Çalışma hayatı ile emeklilik arasındaki makasın bu denli açılmasının adalet ve hakkaniyetle bağdaşır bir yanının olmadığı açıktır. Kamu çalışanlarımızın bu şartlar altında emekli olduğunda hayat standardını nasıl koruyacağı izaha muhtaçtır. Bu şartlar altında özellikle memur emeklilerimizin maaşlarının, çalışma hayatıyla ilişkisi bütünüyle kesilmiştir. Böyle olunca memurlarımız emekli olmak istemeyecek, tüm kamu görevlileri 65 yaşına kadar çalışmayı sürdürecek, emekli olduktan sonra da düşük maaşla yaşam mücadelesi verecektir.
Yani en düşük dereceli memur emekli olduğunda, çalışırken aldığı maaşın yalnızca %45’ini alabilecektir. Asgari ücret 17 bin TL ilken açlık sınırının bile altında maaşla geçinmeye çalışan emeklilerimizin hali görülmelidir. Bununla birlikte 1. Dereceye gelen bütün memurların ek göstergelerinin 3600’e yükseltilmesi, emeklilikte yaşanan sorunları bir nebze olsun giderecektir.
Bir başka aksaklık da 2008 öncesi ve sonrasında göreve başlayan memurlarımızın emeklilik haklarında yaşanmaktadır. 2008 sonrasında ilk defa göreve başlayan memurlarımızın emekli aylığı bağlama oranları ve emekli maaşları çok daha düşüktür.
Biz, bu yanlış uygulamaların TBMM’de getirilen bu torba yasa ile düzeltilmesini istiyoruz. Hükümet memur emeklilerinin bu haklı talebini duymalı ve ilave ek ödemenin emekli maaşlarına yansıtılmasını sağlamalıdır.

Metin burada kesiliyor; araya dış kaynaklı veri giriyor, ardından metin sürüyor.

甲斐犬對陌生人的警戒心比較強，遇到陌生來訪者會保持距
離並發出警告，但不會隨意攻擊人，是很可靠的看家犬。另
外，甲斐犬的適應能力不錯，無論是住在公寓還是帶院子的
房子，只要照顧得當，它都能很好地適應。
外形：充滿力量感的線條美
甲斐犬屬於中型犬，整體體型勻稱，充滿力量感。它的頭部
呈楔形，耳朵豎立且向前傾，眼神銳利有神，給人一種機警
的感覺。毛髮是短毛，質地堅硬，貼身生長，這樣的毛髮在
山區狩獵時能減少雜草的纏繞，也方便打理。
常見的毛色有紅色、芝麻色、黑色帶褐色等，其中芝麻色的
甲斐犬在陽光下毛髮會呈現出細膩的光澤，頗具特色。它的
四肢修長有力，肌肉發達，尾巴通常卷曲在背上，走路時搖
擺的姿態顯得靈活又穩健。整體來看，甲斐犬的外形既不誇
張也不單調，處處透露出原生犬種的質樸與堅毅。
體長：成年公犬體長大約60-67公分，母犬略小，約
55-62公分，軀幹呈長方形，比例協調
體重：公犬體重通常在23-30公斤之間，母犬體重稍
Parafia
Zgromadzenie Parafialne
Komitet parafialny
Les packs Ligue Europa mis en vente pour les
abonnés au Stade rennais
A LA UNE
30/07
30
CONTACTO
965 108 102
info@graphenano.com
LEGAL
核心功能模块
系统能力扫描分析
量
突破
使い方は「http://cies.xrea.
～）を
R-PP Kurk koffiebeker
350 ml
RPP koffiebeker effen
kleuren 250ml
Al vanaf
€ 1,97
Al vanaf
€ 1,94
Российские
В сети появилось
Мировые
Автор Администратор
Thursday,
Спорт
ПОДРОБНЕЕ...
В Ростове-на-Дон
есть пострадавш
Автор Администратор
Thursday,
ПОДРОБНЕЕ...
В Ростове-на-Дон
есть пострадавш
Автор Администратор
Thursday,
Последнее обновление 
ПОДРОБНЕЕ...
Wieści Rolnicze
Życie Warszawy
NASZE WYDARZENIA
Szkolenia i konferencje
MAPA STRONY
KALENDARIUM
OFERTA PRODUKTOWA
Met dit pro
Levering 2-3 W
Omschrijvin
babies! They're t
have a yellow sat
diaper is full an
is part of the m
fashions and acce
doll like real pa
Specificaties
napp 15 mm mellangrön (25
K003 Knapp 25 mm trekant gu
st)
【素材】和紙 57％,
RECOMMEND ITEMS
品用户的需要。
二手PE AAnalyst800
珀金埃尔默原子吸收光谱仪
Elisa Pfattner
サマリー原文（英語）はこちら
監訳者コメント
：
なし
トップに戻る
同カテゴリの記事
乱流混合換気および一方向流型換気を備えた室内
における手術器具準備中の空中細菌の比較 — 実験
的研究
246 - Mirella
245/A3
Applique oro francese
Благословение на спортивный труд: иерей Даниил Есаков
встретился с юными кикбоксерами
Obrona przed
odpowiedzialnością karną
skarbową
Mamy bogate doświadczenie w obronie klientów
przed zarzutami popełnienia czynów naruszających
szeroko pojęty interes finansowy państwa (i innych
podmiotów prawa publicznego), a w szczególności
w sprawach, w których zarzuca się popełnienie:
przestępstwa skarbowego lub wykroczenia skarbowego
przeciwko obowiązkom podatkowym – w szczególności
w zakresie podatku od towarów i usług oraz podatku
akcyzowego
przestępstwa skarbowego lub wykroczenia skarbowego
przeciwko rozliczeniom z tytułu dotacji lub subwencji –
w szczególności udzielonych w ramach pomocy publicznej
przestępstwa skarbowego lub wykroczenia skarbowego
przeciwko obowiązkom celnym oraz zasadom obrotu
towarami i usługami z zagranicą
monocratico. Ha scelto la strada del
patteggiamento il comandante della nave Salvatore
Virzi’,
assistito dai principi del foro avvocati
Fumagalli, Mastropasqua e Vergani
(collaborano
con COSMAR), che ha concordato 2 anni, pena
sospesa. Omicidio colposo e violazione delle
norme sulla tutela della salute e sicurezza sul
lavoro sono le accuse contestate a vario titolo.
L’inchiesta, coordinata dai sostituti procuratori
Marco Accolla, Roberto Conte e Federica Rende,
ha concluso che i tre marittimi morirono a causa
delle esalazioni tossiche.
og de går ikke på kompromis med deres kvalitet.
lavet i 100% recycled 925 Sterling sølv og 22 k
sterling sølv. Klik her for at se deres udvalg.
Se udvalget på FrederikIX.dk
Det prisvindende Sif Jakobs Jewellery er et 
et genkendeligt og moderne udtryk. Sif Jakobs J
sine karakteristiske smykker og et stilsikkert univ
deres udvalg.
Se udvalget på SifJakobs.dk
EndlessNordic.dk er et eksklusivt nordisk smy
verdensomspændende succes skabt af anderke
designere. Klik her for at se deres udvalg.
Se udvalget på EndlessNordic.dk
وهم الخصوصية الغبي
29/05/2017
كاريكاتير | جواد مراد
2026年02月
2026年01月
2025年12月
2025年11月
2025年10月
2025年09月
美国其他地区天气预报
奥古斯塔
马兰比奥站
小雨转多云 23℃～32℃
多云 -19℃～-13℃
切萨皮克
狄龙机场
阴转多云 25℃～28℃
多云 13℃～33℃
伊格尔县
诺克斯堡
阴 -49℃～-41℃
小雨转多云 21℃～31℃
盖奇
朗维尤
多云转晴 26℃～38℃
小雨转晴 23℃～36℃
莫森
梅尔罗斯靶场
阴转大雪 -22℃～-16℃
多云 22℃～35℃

Türkiye Kamu-Sen olarak yetkililerden çağrımıza kulak vermesi, memurlara ilave zam, refah payı ve memur emeklilerinin durumunu iyileştirecek uygulamaları bu tasarıya eklemesi ve ilave ek ödeme tutarının emekli maaşlarına dahil edilmesi çağrımızı yineliyoruz. Konfederasyon olarak bu yoldaki girişimlerimizi sonuç alıncaya kadar sürdüreceğiz” diye de konuştu.